### [Document passage]
↓↓↓

The 18-month chart below shows the steepness of the rally and support down near $21 which was the stock’s breakout to new 52-week highs in early June and also now its 200-day moving average:

Aside from last week’s highs just below $27, the only real technical resistance is its post-2017 IPO highs of $29.44:


RBC Capital’s Internet analyst who rates SNAP a Buy with a 12-month $28 price target highlight the following to watch for in the quarter:


My Take into the print? expectations are clearly high as was the case in Netflix (NFLX) into its earnings last week. Investors at the moment don’t care about valuation, it’s merely a question of how much demand have they pulled forward (specifically in internet-based tech) and what sort of deceleration and ultimately churn will occur once we have a more normalized economy on the other side of the virus and stimulus.

Last quarter SNAP rallied 37% the day after earnings and has since rallied 100% on a quarter that was good, but I am not sure exceptional, that included no forward guidance, per Barron’s:

Snap posted revenue for the quarter of $462 million, up 44% from a year ago, well ahead of the Wall Street analyst consensus at $431.4 million, and right in the middle of the company’s guidance range of $450 million to $470 million. The company posted a loss for the quarter of 8 cents a share, not far off the Street consensus for a loss of 7 cents.

Snap said daily active users jumped 20%, or 39 million, to 229 million. That’s an acceleration from 17% growth in the fourth quarter.

Operating cash flow jumped $72 million from a year ago to a positive $6 million. Free cash flow improved $73 million to negative $5 million. Adjusted Ebitda improved $42 million to negative $81 million, in line with the guidance range of a loss of $70 million to $90 million.

I suppose better than expected DAU growth and lower than expected losses could easily cause the stock to make a move back toward’s its all-time highs below $30, but it would take a massive beat to get the stock to break out to new all-time highs. I could clearly see the stock consolidating some of its recent gains on a mild beat, but re-testing the breakout near $21 on a disappointment.



So what’s the trade?

If I were inclined to play for a re-test of prior highs I might consider a call spread in August expiration, for instance:

Bullish Trade Idea: SNAP ($24.65) Buy Aug 25 – 30 call spread for $1.35

-Buy to open 1 Aug 25 call for $2

-Sell to open 1 Aug 30 call at 65 cents

Break-even on Aug expiration:

Profits of up to 3.65 between 26.35 and 30 with max gain of 3.65 above 30

Losses of up to 1.35 between 25 and 26.35 with max loss of 1.35 at 25 or lower.

↑↑↑

### [Entries supplied]
↓↓↓

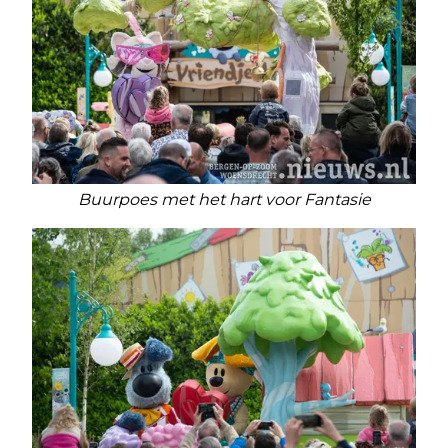
Buurpoes met het hart voor Fantasie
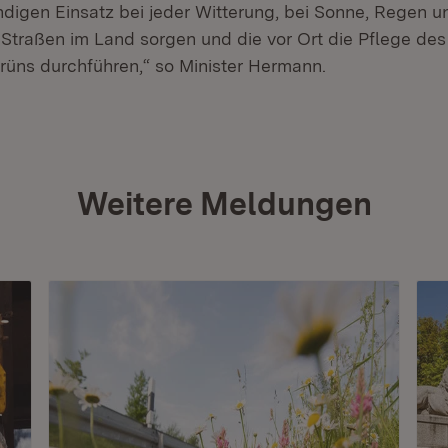
ndigen Einsatz bei jeder Witterung, bei Sonne, Regen u
 Straßen im Land sorgen und die vor Ort die Pflege des
rüns durchführen,“ so Minister Hermann.
Weitere Meldungen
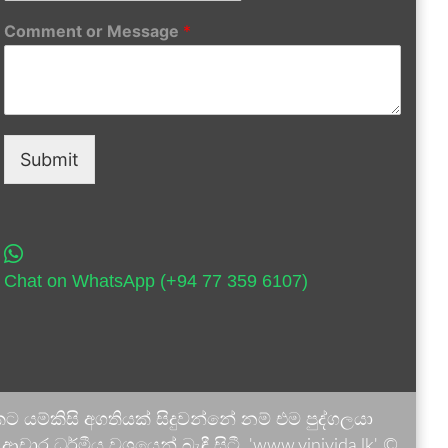
Comment or Message
*
Submit
Chat on WhatsApp (+94 77 359 6107)
 යම්කිසි අගතියක් සිදුවන්නේ නම් එම පුද්ගලයා
ාර ධර්මීය වශයෙන් බැඳී සිටී. 'www.vinivida.lk' ©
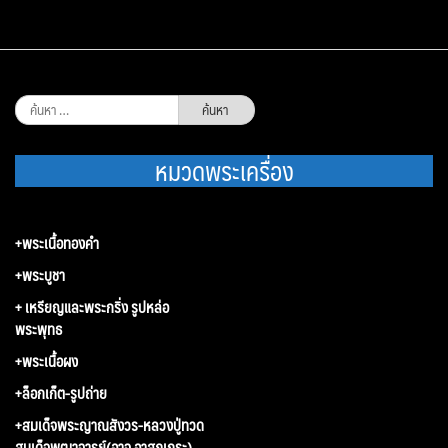
ค้นหา
สำหรับ:
หมวดพระเครื่อง
+พระเนื้อทองคำ
+พระบูชา
+ เหรียญและพระกริ่ง รูปหล่อ
พระพุทธ
+พระเนื้อผง
+ล็อกเก็ต-รูปถ่าย
+สมเด็จพระญาณสังวร-หลวงปู่ทวด
สมเด็จพุฒาจารย์(อาจ อาสภเถระ)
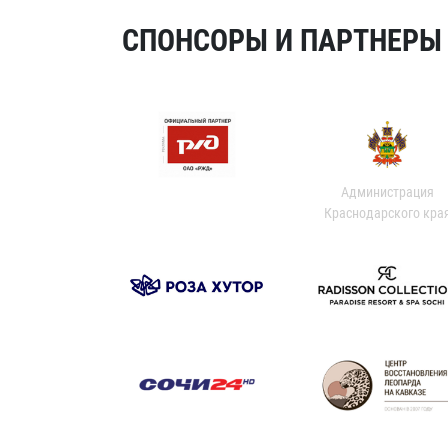
СПОНСОРЫ И ПАРТНЕРЫ Х
Администрация
Краснодарского кра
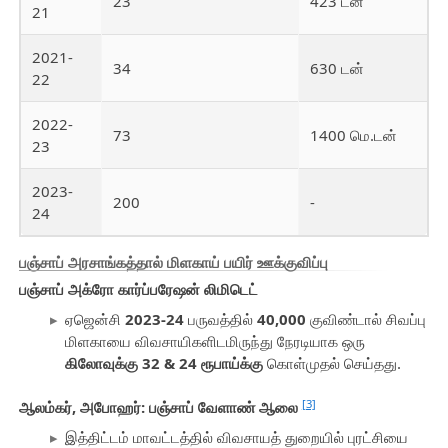
23
423 டன்
21
2021-
34
630 டன்
22
2022-
73
1400 மெ.டன்
23
2023-
200
-
24
பஞ்சாப் அரசாங்கத்தால் மிளகாய் பயிர் ஊக்குவிப்பு
பஞ்சாப் அக்ரோ கார்ப்பரேஷன் லிமிடெட்
ஏஜென்சி
2023-24
பருவத்தில்
40,000
குவிண்டால் சிவப்பு
மிளகாயை விவசாயிகளிடமிருந்து நேரடியாக ஒரு
கிலோவுக்கு 32 & 24 ரூபாய்க்கு
கொள்முதல் செய்தது.
[3]
ஆலம்கர், அபோஹர்: பஞ்சாப் வேளாண் ஆலை
இத்திட்டம் மாவட்டத்தில் விவசாயத் துறையில் புரட்சியை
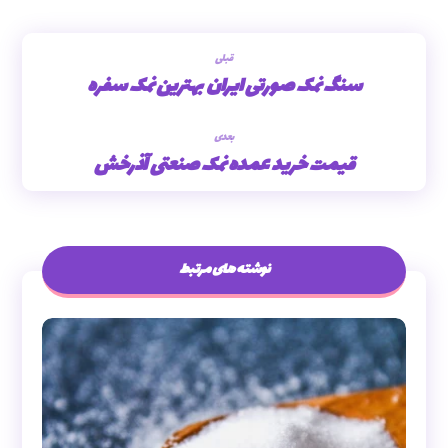
قبلی
سنگ نمک صورتی ایران بهترین نمک سفره
بعدی
قیمت خرید عمده نمک صنعتی آذرخش
نوشته های مرتبط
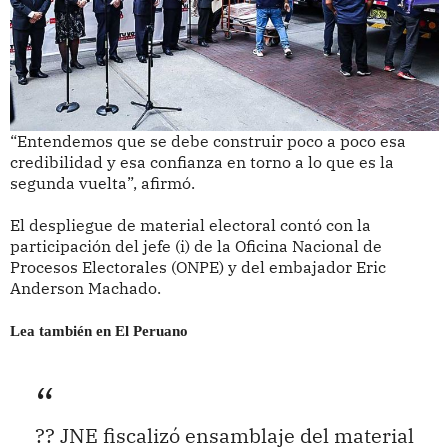
“Entendemos que se debe construir poco a poco esa
credibilidad y esa confianza en torno a lo que es la
segunda vuelta”, afirmó.
El despliegue de material electoral contó con la
participación del jefe (i) de la Oficina Nacional de
Procesos Electorales (ONPE) y del embajador Eric
Anderson Machado.
Lea también en El Peruano
?? JNE fiscalizó ensamblaje del material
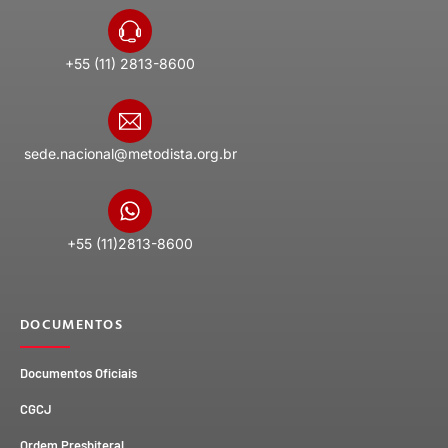
+55 (11) 2813-8600
sede.nacional@metodista.org.br
+55 (11)2813-8600
DOCUMENTOS
Documentos Oficiais
CGCJ
Ordem Presbiteral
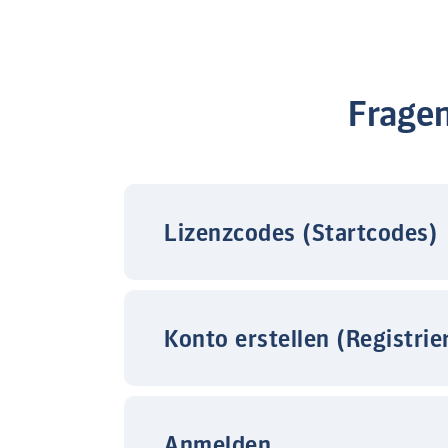
Frage
Lizenzcodes (Startcodes)
Konto erstellen (Registrie
Anmelden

↑↑↑

### [Exercise instructions]
a. In the SNAP earnings preview, copy everything from "Snap posted revenue" down to "the fourth quarter." and replace "Snap" with "Snap Inc.".
b. In the SNAP earnings preview, what price target does RBC Capital's Internet analyst set for SNAP?
The entries come from a different source than the SNAP earnings preview.

### [Replies]
a.
Snap Inc. posted revenue for the quarter of $462 million, up 44% from a year ago, well ahead of the Wall Street analyst consensus at $431.4 million, and right in the middle of the company’s guidance range of $450 million to $470 million. The company posted a loss for the quarter of 8 cents a share, not far off the Street consensus for a loss of 7 cents.

Snap Inc. said daily active users jumped 20%, or 39 million, to 229 million. That’s an acceleration from 17% growth in the fourth quarter.

b. A 12-month price target of $28.